The two are teaching the integrated class for the first time this year, and the wax museum project is an example of the sort of learning that takes place when teachers collaborate across subject areas.
“We try as much as possible to engage in authentic learning using primary sources,” said Spore. What that means is that, rather than simply reading about Renaissance thinkers in a textbook, students did their own research to learn about the person’s life and impact. “We wanted students to not only do the research but to understand the person’s influence in the world.”
The idea for the wax museum was inspired by a similar project Shaffer’s son did in his second grade class. “I thought, why can’t high school students do that?” he said.
Shaffer said that each 9th grader was required to explain the role their chosen thinker had in moving the Renaissance forward as well as the impact his or her work had beyond that time period. In addition to researching and writing a paper on their thinker, students were tasked with bringing the person to life for school staff members who visited the Renaissance Wax Museum.
While students were initially a bit apprehensive about the presentation aspect, Shaffer said they ultimately embraced the project.
“They all brought their own individuality to their Renaissance characters,” he said. “We’ve watched these students grow since they started in September. What we saw today was a group of confident and excited students who did extensive research and brought their characters to life and nailed it. We’re so proud of them.”
The students agreed that they probably learned more by embodying their characters than by simply reading about them in a book.
Gabrielle Lofstrom, who chose the artist Raphael as her thinker, said she preferred this project to reading information in a textbook. “I’m more of a hands-on learner. When you’re doing a project by being in the project, you ask more questions and you’re more involved,” she said.
Juliet Fiozzo personified astronomer Tycho Brahe. “The project was difficult at first, but I ended up getting really into it. I had to know every detail about him in order to make myself this person,” she said. Juliet said she was interested to learn Brahe had a major hand in discovering the data included in the Rudolphine Tables, a star catalog and planetary tables published by Johannes Kepler sometime after Brahe’s death.
Art lover Kailin Adams said Michelangelo was a natural choice for her. “This was a lot of fun and a little stressful, too,” she said. “It’s different than just gathering facts for a research paper.
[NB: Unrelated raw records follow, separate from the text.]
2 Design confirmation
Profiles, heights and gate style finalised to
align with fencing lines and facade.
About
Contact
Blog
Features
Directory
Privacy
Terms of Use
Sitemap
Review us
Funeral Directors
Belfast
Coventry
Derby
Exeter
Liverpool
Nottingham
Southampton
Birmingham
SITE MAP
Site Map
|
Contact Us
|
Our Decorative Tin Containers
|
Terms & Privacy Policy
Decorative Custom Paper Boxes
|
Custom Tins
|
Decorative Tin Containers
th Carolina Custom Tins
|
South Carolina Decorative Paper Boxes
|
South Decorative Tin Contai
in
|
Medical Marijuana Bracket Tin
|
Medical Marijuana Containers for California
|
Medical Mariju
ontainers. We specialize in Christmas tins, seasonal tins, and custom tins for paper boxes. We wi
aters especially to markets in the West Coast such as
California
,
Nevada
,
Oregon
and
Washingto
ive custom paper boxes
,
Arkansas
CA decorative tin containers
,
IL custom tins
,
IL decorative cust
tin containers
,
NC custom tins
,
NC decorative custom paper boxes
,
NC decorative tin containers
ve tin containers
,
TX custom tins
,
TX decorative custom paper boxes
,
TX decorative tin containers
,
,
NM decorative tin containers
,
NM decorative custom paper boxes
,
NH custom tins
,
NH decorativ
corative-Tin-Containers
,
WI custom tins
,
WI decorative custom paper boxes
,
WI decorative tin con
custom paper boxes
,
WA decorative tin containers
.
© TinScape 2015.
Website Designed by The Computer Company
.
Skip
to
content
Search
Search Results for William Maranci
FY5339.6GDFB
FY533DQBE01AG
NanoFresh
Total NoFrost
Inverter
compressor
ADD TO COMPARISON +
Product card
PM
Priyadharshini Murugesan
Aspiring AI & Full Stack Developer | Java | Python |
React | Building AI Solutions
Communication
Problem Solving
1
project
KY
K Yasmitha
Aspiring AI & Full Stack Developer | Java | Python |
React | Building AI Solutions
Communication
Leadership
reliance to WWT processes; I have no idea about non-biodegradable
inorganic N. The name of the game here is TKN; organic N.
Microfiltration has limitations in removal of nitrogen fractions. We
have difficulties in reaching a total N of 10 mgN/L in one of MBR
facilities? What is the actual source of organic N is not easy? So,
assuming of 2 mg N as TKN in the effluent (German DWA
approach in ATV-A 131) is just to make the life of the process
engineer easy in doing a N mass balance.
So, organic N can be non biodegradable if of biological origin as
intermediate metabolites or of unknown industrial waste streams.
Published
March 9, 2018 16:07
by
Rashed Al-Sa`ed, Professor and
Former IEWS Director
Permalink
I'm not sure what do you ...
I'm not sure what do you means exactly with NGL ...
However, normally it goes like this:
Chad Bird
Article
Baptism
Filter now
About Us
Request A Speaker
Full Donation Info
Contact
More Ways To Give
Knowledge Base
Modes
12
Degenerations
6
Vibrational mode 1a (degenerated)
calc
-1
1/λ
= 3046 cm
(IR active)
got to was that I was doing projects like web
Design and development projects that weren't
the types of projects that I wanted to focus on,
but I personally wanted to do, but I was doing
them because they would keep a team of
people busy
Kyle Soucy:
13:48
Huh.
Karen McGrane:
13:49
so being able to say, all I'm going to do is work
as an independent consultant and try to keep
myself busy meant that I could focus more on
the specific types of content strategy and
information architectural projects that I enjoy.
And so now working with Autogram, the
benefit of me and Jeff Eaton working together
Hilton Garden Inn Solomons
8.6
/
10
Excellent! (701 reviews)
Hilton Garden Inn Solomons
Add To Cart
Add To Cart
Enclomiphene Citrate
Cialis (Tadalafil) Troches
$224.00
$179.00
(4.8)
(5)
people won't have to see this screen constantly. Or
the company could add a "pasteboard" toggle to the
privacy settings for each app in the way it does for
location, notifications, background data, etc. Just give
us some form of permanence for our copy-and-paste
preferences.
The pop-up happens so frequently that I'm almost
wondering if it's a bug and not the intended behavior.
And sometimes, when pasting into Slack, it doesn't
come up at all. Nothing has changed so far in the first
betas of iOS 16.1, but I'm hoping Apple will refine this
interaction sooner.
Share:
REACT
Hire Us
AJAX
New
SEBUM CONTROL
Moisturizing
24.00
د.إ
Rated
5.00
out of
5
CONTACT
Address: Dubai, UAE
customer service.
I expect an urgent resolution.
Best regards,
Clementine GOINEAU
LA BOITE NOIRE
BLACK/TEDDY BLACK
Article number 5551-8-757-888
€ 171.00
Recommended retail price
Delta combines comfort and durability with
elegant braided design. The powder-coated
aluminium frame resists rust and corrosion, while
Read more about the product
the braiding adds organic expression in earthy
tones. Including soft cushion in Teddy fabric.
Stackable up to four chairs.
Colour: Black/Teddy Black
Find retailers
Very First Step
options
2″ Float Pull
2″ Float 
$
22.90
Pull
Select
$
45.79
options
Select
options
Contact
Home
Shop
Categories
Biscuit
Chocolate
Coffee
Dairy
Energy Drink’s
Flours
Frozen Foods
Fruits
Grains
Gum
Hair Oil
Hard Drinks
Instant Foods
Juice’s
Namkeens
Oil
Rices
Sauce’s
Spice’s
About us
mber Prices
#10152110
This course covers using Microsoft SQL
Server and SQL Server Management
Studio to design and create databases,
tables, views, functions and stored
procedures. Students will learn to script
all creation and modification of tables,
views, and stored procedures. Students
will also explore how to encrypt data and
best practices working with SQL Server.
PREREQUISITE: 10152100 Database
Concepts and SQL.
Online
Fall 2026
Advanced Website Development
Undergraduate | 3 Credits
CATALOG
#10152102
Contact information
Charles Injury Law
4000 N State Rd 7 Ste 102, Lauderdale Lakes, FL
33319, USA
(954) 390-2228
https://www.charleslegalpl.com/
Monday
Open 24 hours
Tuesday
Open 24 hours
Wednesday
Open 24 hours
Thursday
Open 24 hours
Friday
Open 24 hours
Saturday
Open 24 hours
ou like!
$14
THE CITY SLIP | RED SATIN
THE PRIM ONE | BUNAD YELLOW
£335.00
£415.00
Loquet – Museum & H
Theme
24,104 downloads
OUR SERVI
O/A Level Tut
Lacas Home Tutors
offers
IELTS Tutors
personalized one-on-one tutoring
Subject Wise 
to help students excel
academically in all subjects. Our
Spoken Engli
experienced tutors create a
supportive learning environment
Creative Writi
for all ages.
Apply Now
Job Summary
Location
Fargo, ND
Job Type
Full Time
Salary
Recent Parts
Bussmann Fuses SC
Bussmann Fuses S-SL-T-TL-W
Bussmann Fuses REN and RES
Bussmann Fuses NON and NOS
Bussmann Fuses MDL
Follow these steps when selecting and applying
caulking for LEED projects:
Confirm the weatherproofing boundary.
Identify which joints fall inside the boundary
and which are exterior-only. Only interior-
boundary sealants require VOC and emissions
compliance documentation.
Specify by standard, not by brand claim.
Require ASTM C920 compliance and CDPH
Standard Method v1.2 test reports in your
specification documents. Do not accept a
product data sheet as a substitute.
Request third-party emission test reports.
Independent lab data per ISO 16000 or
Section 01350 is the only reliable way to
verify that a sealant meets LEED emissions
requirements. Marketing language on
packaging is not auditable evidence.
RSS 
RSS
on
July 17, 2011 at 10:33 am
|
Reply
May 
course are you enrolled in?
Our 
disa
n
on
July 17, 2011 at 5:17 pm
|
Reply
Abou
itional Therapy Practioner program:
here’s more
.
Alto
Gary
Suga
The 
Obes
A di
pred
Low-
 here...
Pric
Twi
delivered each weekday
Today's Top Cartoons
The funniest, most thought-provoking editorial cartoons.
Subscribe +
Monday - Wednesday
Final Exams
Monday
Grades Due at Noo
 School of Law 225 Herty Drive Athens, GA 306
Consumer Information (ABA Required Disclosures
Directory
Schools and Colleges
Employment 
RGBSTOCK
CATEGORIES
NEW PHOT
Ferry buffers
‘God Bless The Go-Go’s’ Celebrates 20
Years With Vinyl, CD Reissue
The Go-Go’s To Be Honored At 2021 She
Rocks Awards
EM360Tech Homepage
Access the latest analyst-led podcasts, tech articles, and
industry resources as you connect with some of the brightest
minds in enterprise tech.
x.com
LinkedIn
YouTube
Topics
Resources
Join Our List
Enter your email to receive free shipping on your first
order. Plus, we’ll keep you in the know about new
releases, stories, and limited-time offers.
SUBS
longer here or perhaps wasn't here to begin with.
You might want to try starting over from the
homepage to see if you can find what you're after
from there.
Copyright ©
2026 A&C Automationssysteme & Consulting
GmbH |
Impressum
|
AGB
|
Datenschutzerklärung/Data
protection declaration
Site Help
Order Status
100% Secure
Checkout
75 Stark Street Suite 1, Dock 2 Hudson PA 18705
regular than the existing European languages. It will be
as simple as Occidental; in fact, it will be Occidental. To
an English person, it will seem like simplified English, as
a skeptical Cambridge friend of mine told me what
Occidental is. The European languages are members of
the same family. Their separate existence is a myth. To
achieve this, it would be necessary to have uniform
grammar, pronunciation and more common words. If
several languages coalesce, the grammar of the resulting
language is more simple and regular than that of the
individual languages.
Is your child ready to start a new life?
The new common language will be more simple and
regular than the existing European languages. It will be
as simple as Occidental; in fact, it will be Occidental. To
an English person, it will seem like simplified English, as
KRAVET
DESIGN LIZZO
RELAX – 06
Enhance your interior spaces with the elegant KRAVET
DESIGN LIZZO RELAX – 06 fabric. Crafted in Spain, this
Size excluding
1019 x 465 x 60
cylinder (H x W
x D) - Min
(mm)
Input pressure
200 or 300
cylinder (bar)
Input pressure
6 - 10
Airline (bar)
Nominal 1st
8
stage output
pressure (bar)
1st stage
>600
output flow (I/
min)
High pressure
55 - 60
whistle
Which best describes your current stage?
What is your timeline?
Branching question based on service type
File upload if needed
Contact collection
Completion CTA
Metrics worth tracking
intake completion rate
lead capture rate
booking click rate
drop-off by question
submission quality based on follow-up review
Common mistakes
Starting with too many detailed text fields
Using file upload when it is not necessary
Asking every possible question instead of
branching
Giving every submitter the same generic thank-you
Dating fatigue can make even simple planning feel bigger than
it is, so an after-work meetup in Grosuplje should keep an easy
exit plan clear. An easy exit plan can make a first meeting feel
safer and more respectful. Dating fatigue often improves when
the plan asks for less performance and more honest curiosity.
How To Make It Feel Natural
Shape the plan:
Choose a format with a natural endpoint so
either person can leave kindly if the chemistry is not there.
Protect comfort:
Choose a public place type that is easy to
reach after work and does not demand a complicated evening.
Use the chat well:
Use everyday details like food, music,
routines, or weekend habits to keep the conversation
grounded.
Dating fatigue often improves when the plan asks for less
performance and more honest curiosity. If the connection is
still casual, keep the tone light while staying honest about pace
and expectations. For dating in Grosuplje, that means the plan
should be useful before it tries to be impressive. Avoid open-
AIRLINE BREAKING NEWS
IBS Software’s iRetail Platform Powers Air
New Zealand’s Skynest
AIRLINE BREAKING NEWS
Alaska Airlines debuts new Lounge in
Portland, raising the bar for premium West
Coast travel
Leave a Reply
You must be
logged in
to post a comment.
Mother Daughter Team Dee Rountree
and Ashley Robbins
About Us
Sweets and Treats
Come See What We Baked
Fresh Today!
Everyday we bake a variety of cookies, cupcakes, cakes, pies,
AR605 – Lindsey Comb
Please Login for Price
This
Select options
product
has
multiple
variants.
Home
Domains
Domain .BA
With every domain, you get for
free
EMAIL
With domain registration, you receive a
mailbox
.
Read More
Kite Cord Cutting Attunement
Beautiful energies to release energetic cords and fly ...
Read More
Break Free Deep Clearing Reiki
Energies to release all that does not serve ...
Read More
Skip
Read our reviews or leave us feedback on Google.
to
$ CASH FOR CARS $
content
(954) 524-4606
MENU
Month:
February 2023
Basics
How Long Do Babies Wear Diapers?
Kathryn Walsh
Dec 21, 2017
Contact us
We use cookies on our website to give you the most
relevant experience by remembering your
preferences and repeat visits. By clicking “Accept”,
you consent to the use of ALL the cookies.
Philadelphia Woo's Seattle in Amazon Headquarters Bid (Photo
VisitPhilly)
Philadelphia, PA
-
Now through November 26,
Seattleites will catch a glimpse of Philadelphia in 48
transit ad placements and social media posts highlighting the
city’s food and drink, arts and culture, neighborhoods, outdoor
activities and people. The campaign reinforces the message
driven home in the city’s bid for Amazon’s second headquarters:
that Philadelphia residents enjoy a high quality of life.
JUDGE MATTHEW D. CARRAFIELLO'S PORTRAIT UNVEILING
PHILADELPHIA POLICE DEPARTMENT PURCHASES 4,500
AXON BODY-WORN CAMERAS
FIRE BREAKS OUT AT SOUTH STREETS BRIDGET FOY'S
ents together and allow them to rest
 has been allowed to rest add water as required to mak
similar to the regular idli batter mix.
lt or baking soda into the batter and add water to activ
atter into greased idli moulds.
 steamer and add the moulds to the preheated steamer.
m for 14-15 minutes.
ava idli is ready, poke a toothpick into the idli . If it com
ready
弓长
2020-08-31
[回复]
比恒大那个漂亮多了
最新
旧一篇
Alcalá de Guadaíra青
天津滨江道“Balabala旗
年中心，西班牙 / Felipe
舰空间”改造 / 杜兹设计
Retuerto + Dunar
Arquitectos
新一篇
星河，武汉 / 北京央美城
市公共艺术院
You really have to know the person to come up with a speech and to become the person.”
Zachary Gestring said the reason he chose to research Sir Isaac Newton was simple: “He’s the best scientist.”
“You start to understand the person, and it inspires you to learn more about them and their influence on today,” Zachary said.
Louis Galarza said the project taught him more about explorer Giovanni Caboto – known to the English as John Cabot – than he would have learned by reading about him in a textbook.
“I had to go in-depth about his life and what he accomplished,” said Louis. “I feel like reading a book wouldn’t have given me that.”